Думаю, говоря о величии Вашей книги, Людвиг Витгенштейн подразумевал именно безупречную честность этого внешне парадоксального вывода: вера в бессмертие трансцендентального бытия несовместима с жизнью – по крайней мере, земной. Духовная вечность невозможна в сочетании с бренным земным существованием. Поэтому-то Вы и сидите здесь, сжимая в руке пистолет, наедине с духом глухого гения. В чем тогда заключается ошибка, о которой говорил Витгенштейн? Где следует поставить знак минуса, превращающий всю книгу в свидетельство о великом заблуждении?
Перед Второй мировой войной, уже на склоне, вызванном ассимиляцией и массовым оттоком молодежи в большие города, Вас признавали родным от 11 до 13 миллионов людей. Можно смело предположить, что на пике Вашей славы, в первом десятилетии прошлого века это число было еще больше.
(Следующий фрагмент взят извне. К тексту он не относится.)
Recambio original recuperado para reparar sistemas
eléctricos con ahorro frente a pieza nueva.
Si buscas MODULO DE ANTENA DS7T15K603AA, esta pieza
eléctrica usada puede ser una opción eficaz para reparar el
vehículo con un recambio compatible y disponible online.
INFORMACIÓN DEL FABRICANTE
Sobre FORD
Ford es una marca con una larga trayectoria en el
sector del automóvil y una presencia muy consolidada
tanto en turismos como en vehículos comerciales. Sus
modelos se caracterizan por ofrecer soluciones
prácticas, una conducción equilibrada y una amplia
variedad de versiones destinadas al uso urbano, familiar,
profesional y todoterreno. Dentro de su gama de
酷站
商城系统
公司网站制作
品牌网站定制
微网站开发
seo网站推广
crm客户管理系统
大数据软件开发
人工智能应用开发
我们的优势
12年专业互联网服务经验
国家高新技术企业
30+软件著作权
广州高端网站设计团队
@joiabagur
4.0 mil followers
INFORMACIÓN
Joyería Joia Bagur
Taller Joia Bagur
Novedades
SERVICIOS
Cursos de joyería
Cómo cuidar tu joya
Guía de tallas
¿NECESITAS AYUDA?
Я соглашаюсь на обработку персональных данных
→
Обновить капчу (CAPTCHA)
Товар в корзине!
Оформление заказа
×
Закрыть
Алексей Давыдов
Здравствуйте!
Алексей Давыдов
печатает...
Сейчас с трудом набирается 400-500 тысяч, да и эта оценка, честно говоря, выглядит сомнительной. Вы и в самом деле умираете, факт. И Ваш закат выглядит особенно заметным на фоне стремительного взлета вечного соперника, иврита. Он старше Вас на пару тысячелетий, но как молодо, как ярко и свежо его нынешнее лицо!
Но в чем смысл Вашей судьбы? Зачем Вам была назначена такая странная доля: целое тысячелетие вызревать под спудом убогости и гонений, чтобы столь резко взлететь? Чтобы взвиться, как казалось тогда – яркой птицей к всемирной славе и признанию; как выяснилось – пеплом в серое небо Треблинки и Аушвица, лагерной пылью в аду Колымы, Соловков, Коми и Казахстана. Зачем?
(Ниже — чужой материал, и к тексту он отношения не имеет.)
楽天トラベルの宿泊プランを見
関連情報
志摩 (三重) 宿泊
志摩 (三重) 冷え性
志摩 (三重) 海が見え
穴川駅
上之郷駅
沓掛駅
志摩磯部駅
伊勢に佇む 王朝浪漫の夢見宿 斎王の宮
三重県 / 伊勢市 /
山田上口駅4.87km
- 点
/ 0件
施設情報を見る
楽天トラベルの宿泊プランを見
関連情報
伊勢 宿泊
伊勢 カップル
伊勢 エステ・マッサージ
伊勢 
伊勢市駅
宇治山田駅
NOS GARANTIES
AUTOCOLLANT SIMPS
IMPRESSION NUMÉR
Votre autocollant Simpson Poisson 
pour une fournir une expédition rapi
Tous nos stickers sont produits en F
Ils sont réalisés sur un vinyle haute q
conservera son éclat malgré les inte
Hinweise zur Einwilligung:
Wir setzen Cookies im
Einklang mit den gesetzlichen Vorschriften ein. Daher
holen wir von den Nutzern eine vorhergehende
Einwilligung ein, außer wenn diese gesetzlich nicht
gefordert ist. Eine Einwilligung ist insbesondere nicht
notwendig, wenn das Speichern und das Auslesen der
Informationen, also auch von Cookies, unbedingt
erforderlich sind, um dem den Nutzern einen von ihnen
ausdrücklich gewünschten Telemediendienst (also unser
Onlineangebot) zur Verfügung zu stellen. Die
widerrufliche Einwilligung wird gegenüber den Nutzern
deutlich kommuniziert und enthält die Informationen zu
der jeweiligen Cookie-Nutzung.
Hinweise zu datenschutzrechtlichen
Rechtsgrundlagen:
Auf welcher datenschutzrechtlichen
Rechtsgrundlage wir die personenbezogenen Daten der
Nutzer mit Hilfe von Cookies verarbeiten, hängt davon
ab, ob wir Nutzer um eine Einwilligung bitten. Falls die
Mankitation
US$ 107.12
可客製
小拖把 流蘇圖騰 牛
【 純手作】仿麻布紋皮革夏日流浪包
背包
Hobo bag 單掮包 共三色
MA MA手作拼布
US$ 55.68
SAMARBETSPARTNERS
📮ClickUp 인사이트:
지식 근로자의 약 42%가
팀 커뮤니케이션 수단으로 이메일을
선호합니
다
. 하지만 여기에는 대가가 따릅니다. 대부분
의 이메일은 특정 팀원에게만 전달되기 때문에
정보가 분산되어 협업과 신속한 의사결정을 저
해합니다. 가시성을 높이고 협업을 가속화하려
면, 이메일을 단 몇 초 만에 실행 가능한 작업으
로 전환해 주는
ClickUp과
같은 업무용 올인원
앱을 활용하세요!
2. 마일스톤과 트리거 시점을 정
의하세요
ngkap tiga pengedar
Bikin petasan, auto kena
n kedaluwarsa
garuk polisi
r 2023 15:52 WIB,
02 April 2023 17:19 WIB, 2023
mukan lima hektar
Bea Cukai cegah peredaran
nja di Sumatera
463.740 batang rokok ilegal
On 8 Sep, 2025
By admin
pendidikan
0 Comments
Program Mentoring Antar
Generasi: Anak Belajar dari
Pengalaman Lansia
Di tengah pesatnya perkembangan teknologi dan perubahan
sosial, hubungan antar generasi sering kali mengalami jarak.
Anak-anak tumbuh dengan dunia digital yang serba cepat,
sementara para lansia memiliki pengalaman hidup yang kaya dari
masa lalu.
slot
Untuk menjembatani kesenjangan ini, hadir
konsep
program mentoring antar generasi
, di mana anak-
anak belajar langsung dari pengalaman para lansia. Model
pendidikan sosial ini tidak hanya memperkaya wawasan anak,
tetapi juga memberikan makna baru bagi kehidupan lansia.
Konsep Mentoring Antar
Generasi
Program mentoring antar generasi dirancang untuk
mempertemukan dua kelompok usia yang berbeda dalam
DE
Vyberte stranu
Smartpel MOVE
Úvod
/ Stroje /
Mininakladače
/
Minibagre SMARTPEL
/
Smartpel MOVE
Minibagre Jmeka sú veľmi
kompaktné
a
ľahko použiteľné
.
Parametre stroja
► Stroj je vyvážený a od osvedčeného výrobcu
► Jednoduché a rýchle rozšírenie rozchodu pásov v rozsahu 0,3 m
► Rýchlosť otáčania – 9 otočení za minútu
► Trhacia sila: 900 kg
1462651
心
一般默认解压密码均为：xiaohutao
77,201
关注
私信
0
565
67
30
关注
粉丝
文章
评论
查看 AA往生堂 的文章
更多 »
Затем, что сохранение народа, оставшегося без Родины, было бы невозможно без консервации языка. Принято думать, что евреев сохранила в изгнании их религиозная традиция. Отчасти это так, но лишь отчасти. Вне иврита исчезла бы и религиозная традиция. Вряд ли решение изъять иврит из разговорной речи принималось на совете сионских мудрецов и было закреплено соответствующим протоколом. Такое предположение неправдоподобно уже хотя бы потому, что сионские мудрецы никогда не могли прийти к общему мнению даже по самым простейшим вопросам. Скорее всего, это получилось само собой: те общины, которые догадались законсервировать иврит, объявив его языком святого спецназа, уцелели. Все прочие – растворились в кислоте повседневности, присоединились к иным народам. Возможно, сейчас их потомки с криками «алла-ахбар!» кидают камни в наши машины на дороге из Гило в Гуш Эцион или потрясают антиизраильскими плакатами на улицах Барселоны, Марселя, Лондона и Сан-Франциско. Возможно и другое: этим потомкам глубоко наплевать на нашу судьбу, у них свои проблемы – испанские, французские, немецкие, бразильские. Так или иначе, они давно уже не с нами. Отпустив на волю иврит, они перестали быть евреями. Законсервировавшись на два тысячелетия, иврит превратился в «лашон а-кодеш». Прямым следствием этого стал вакуум, возникший на месте разговорного языка. Это пространство и заняли Вы, идиш. Как ни печально это признать, но Вы не совсем язык: Вы тоска по языку. Тоска по тем временам, когда «маме лошен» и «лашон а-кодеш» были единым целым. Воссоединиться заново они могли лишь в Эрец Исраэль, а потому сионизм стал началом Вашего конца.